Mortgage rates No by all means, but they have grown in leaps and bounds over the past 2 weeks. Today has become another page in this story, despite the relatively friendly reaction to the Fed minutes.
What are Fed Protocols? Well, you ask! If you are familiar with the concept of “meeting minutes”, then basically we are dealing with it. In the case of the Fed, the minutes are a clear summary of the discussions that take place during the Fed’s policy meetings. These can be extremely important events for financial markets, especially for the bond market (bonds determine interest rates, including mortgages).
Even though the last Fed meeting was 3 weeks ago, traders are nevertheless eagerly awaiting any clues regarding the Fed’s future decisions. In today’s case, concern has manifested itself in the form of weakness in the bond market ahead of the protocol (weaker bonds imply higher rates) followed by recovery after the Protocols turned out to be rather boring.

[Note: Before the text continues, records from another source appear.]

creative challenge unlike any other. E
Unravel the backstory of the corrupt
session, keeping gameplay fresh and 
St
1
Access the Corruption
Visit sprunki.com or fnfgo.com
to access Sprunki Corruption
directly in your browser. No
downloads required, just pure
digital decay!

What did the Fed say? There are not so many words: “nothing new.” Any information contained in the minutes has long been known during the numerous speeches of the Fed over the past 3 weeks. Moreover, a lot has changed during this time with regard to the delta-induced Covid revival (the Fed’s main problem). If the protocol were unfriendly, many mortgage lenders could raise rates this afternoon. Currently, we have managed to avoid only a moderate increase observed at the beginning of the day (which in itself was more likely a factor in the weakness of the bond market last night).
How does this affect mortgage rates? The average lender is now priced directly according to last Monday morning. Typical top-tier 30-year fixed rates are near the 3% mark, depending on the scenario. Rates still vary significantly between lenders.